● EXCERPT:
○ ○ ○ ○ ○ ○ ○

UNITED STATES DISTRICT COURT EASTERN DISTRICT OF CALIFORNIA
Jan 8, 2014
Case No.: 1:13-cv-02062-AWI-JLT (E.D. Cal. Jan. 8, 2014)

Opinion

Case No.: 1:13-cv-02062-AWI-JLT

01-08-2014

MICHAEL JACOBSEN, Petitioner, v. PEOPLE OF CALIFORNIA, Respondent.


FINDINGS AND RECOMMENDATIONS TO

DISMISS PETITION FOR WRIT OF HABEAS

CORPUS


ORDER DIRECTING THAT OBJECTIONS BE

FILED WITHIN TWENTY-ONE DAYS


ORDER GRANTING PETITIONER'S MOTION

TO FILE ADDENDUM (Doc. 7)

Petitioner is a state prisoner proceeding in propria persona with a petition for writ of habeas corpus pursuant to 28 U.S.C. § 2254. The instant petition was filed on December 18, 2013. (Doc. 1). On January 6, 2014, Petitioner filed a "motion" requesting leave to file an addendum to his petition that included two additional claims. (Doc. 7).

DISCUSSION

A. Preliminary Review of Petition.

Rule 4 of the Rules Governing Section 2254 Cases allows a district court to dismiss a petition if it "plainly appears from the face of the petition and any exhibits annexed to it that the petitioner is not entitled to relief in the district court . . . ." Rule 4 of the Rules Governing Section 2254 Cases. The Advisory Committee Notes to Rule 8 indicate that the court may dismiss a petition for writ of habeas corpus, either on its own motion under Rule 4, pursuant to the respondent's motion to dismiss, or after an answer to the petition has been filed. Herbst v. Cook, 260 F.3d 1039 (9th Cir.2001).

A preliminary review of the instant petition has established that none of the claims in the instant petition are exhausted. Accordingly, the petition must be dismissed. Moreover, because Petitioner is presently in pre-trial incarceration, and has yet to be convicted by the state courts, abstention is warranted as discussed below.

B. Exhaustion.

○ ○ ○ ○ ○ ○ ○

Joint position lists:
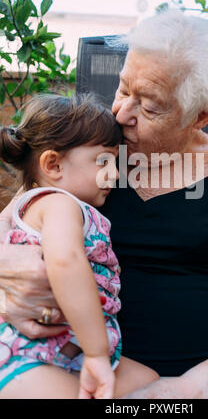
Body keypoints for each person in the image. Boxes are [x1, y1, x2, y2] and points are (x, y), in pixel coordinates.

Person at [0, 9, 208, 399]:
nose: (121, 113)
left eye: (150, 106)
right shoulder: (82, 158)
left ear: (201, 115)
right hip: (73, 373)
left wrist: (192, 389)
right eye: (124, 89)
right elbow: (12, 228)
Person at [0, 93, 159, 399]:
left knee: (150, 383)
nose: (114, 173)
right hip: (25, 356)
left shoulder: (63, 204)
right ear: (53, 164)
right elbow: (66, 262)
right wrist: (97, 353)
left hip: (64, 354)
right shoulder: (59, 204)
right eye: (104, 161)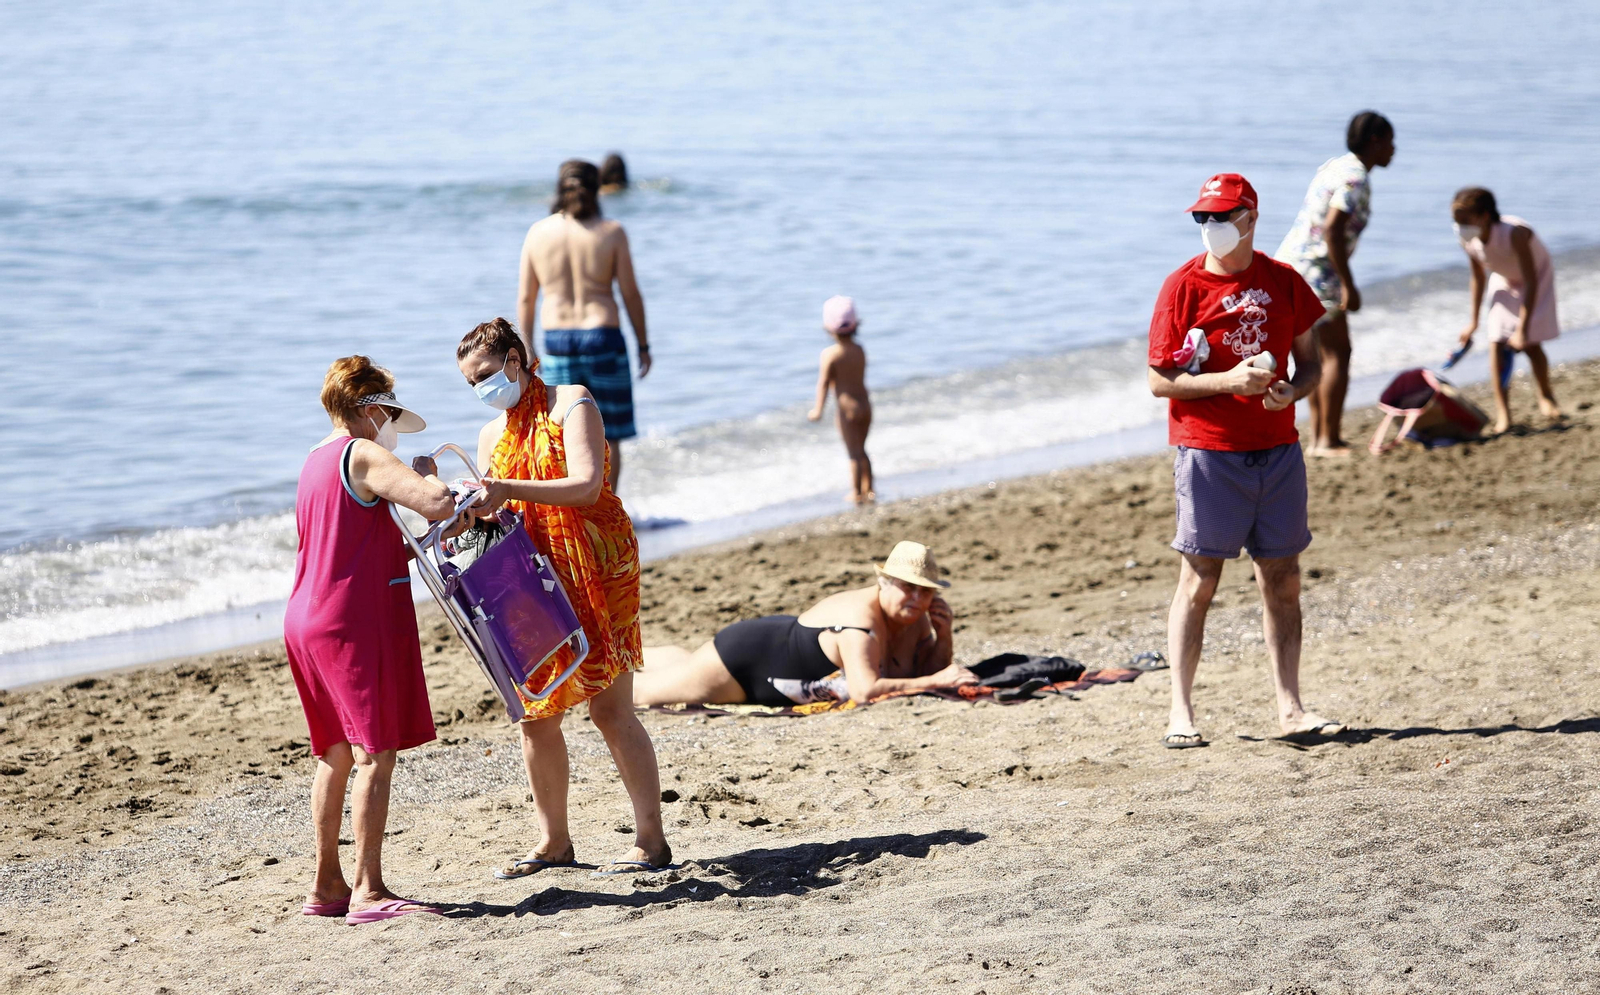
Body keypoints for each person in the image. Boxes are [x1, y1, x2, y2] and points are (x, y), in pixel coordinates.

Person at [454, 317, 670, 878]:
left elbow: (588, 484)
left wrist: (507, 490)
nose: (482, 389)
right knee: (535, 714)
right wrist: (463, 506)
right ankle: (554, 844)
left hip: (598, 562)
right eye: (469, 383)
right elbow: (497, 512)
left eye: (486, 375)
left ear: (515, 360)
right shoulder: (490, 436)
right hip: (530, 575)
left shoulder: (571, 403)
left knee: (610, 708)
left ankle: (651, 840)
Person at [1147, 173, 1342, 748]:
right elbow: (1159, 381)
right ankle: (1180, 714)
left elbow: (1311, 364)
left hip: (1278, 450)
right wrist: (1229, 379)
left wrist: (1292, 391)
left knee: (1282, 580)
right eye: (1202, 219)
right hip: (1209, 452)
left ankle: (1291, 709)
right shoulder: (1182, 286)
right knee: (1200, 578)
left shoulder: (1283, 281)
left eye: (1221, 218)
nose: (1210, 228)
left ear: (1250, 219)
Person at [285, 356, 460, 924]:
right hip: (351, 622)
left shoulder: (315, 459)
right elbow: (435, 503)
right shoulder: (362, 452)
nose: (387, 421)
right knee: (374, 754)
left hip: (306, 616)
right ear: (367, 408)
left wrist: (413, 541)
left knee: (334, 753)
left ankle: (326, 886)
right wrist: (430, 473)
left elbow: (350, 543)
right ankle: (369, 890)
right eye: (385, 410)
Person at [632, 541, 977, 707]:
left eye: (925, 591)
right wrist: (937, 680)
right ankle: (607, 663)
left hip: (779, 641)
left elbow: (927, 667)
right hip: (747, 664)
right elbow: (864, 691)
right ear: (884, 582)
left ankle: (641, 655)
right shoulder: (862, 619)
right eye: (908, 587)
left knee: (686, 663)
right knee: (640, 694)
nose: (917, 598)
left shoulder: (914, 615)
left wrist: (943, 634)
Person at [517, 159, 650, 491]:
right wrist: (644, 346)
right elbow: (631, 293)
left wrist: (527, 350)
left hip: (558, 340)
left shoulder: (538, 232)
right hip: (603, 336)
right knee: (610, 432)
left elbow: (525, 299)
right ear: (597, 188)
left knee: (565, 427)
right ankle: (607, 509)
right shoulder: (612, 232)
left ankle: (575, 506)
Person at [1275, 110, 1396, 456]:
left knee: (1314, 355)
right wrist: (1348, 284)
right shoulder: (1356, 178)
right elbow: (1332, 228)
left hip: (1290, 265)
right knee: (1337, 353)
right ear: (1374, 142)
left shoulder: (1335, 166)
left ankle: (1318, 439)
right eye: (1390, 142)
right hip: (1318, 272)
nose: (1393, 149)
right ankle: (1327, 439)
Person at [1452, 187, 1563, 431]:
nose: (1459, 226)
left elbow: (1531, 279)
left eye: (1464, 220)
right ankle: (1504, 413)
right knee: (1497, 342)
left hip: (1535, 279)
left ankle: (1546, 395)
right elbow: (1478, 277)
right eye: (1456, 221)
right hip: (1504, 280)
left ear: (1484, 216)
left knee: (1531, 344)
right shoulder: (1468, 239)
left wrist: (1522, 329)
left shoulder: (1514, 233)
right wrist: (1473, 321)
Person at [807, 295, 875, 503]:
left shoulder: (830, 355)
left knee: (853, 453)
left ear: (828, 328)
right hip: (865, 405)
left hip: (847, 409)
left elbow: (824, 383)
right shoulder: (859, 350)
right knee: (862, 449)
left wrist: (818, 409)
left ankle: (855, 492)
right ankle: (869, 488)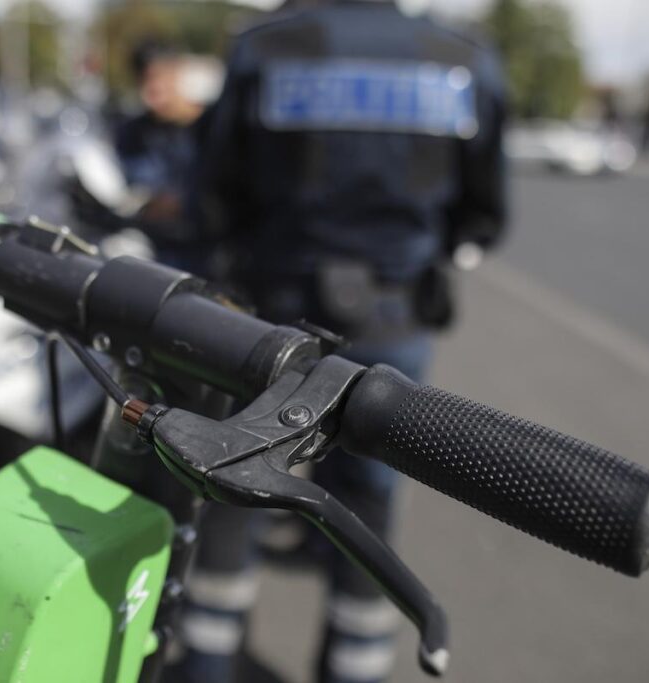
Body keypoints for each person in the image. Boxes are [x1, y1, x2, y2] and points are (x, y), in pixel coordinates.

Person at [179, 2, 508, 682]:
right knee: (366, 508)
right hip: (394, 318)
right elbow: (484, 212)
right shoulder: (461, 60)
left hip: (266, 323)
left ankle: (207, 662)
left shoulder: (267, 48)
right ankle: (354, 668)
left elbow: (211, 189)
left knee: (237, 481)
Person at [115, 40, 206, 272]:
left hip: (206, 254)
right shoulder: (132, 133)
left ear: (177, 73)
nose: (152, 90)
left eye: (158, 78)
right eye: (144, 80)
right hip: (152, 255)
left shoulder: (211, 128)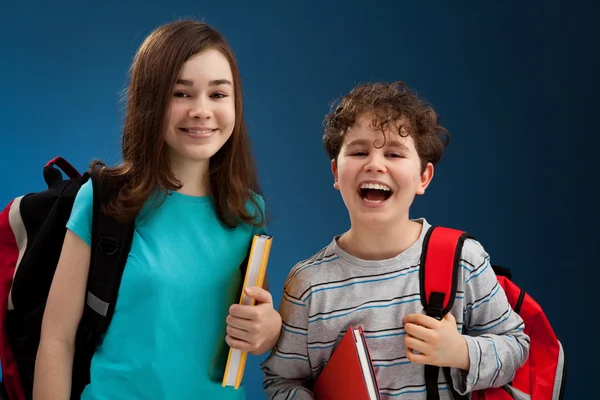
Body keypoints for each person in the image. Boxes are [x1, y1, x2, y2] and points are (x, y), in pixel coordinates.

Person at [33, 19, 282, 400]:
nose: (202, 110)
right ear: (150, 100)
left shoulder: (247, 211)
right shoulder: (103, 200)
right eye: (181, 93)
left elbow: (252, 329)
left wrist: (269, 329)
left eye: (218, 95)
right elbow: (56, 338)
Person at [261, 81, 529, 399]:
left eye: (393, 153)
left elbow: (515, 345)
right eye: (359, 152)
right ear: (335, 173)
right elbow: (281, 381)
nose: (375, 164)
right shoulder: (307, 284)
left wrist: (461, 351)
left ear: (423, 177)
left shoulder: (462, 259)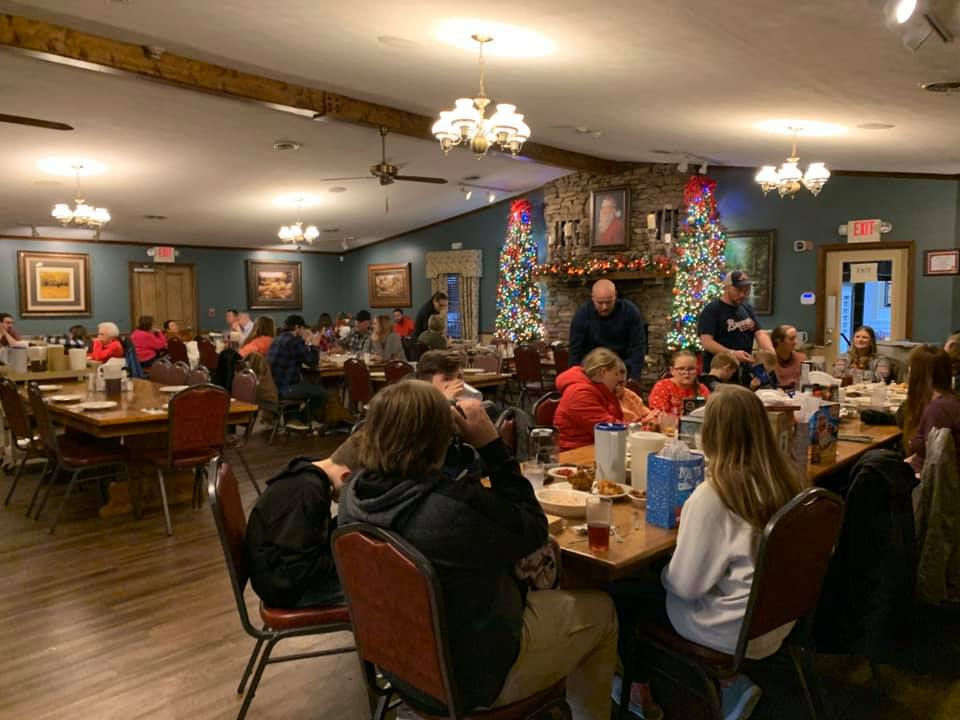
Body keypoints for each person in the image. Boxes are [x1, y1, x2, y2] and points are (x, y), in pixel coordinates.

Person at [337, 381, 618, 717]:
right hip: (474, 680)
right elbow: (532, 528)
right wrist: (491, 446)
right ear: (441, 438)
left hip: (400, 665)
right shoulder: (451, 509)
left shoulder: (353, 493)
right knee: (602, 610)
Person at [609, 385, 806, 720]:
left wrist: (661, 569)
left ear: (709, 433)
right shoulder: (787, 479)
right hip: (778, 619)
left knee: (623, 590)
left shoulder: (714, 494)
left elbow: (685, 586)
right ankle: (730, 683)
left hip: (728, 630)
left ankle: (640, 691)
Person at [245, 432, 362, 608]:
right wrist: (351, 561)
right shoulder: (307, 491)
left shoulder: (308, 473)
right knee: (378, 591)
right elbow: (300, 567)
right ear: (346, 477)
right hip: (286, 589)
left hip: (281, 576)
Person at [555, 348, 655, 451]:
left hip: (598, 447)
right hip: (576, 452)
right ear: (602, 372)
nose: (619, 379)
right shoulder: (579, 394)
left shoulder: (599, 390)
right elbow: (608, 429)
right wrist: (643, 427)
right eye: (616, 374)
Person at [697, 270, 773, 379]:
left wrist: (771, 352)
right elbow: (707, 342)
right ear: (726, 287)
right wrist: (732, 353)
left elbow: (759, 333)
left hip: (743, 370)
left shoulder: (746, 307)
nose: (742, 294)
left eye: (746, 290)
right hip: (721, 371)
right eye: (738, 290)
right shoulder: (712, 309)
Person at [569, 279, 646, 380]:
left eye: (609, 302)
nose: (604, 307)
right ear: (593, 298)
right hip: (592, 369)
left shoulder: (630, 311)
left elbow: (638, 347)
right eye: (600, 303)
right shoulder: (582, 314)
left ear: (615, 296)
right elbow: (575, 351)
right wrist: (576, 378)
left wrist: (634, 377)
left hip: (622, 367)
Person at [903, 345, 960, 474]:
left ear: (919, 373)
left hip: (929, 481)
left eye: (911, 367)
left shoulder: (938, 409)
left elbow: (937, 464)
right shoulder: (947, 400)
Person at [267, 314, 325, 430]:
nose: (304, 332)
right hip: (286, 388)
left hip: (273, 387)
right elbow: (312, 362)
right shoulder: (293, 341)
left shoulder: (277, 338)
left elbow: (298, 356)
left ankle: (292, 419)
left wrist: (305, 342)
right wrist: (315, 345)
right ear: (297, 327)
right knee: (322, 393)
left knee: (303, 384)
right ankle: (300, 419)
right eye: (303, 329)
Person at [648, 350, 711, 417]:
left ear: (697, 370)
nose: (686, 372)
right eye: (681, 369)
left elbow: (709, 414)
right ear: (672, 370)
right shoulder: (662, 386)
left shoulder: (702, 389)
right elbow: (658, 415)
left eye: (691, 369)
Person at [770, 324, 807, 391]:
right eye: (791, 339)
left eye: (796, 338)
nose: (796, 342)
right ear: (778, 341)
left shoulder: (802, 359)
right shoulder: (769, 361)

○ ○ ○ ○ ○ ○ ○

● EXERCISE INSTRUCTIONS: Repeat the passage of the court opinion that begins with the words containing "FILED WITHIN TWENTY-ONE" and ends with "Review of Petition.". The joint position lists are material of their own and have no connection to the court opinion.

● TASK SOLUTION:
FILED WITHIN TWENTY-ONE DAYS


ORDER GRANTING PETITIONER'S MOTION

TO FILE ADDENDUM (Doc. 7)

Petitioner is a state prisoner proceeding in propria persona with a petition for writ of habeas corpus pursuant to 28 U.S.C. § 2254. The instant petition was filed on December 18, 2013. (Doc. 1). On January 6, 2014, Petitioner filed a "motion" requesting leave to file an addendum to his petition that included two additional claims. (Doc. 7).

DISCUSSION

A. Preliminary Review of Petition.